In his latest novel, award-winning Swedish author Carl-Johan Vallgren tells the story of a young teenage girl named Nella, who looks after herself and her younger brother Robert in a small village on the Swedish coast. Having known nothing but poverty, she tries to make the best of their lives, because no one else will. Her mum is an apathetic drunk whose self-pity has reduced her to a dazed state of neglect. Her dad is a petty criminal and a dangerously hot-tempered man- the kind of father better to have in jail, rather than out. Driven by her love for her fragile brother, she takes to shoplifting in a desperate effort to feed and clothe them both. At the same time, Nella has to find ways to pay off a bunch of thugs from their school, who will stop at nothing to make their world as hellish as possible.

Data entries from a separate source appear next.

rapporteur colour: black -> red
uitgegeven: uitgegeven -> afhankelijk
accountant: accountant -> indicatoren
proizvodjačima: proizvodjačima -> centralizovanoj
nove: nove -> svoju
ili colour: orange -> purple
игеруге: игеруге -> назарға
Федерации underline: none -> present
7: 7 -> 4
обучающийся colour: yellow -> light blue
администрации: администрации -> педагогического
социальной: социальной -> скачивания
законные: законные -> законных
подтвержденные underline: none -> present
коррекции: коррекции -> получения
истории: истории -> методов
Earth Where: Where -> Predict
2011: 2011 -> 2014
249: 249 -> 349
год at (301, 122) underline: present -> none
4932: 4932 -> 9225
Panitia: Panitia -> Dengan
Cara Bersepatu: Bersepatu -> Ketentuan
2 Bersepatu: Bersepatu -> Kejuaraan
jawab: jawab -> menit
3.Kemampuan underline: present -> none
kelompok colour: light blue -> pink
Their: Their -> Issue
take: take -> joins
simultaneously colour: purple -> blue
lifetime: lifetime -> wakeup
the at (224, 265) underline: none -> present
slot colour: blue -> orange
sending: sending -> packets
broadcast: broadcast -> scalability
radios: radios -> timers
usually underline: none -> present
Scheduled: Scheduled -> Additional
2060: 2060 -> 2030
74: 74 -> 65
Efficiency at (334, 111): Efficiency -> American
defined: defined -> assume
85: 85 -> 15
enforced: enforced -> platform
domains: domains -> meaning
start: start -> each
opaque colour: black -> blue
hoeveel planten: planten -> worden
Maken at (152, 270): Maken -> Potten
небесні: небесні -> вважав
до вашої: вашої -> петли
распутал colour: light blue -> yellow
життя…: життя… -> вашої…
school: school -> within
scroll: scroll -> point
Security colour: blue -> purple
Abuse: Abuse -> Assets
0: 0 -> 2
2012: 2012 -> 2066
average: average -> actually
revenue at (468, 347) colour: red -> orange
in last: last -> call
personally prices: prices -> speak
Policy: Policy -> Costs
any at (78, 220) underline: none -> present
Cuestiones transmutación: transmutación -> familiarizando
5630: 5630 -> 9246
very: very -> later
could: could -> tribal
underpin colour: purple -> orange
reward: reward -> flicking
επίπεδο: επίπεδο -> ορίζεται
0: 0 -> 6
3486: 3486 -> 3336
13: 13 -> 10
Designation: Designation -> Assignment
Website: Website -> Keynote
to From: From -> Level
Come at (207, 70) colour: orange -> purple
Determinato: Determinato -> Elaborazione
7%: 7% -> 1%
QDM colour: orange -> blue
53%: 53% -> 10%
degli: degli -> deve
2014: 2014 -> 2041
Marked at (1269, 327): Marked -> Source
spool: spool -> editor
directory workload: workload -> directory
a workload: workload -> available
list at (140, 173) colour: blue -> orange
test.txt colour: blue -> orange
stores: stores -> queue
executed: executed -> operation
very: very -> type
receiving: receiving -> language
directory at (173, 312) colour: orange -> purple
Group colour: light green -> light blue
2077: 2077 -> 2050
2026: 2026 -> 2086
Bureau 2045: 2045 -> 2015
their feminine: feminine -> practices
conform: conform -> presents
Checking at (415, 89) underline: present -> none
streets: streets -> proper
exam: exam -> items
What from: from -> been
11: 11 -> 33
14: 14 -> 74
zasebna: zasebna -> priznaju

In her desperation, she reaches out to her friend Tommy, who has stayed away from school for unexplained reasons. When she goes looking for him, Nella is sucked into a mystery that throws her entire existence into an almost supernatural light.

Yet, Vallgren keeps The Merman from becoming a supernatural story. It is about real people with real problems, fears, friends and family. He succeeds in never sacrificing this sense of stark realism for plot contrivances, confidently interweaving the ordinary with the extraordinary. In this respect, The Merman compares favourably to Bridge to Terabithia. Vallgren’s committed to write as honestly and artlessly as possible, refusing to give in to morality or sentimentality. If this is a new fairy tale, it isn’t interested in covering up harsh truths. Instead, it adds tenderness and true warmth to characters knee-deep in sorrow, fear and numb resignation. It tells us that even in the depths of despair we can see our suffering reflected in the understanding eyes of an unlikely friend.

At its heart, it is a wonderful character-driven story. As Nella is drawn deeper into the plot, the more the reader is drawn in along with her. The emotional immediacy of it all makes for an enveloping adventure on a very human scale.

A captivating, bleak tale about youth and friendship, The Merman honours the Scandinavian tradition when it comes to this kind of story: it is unassumingly simple, sweetly aching, heart-warming and absolutely beautiful.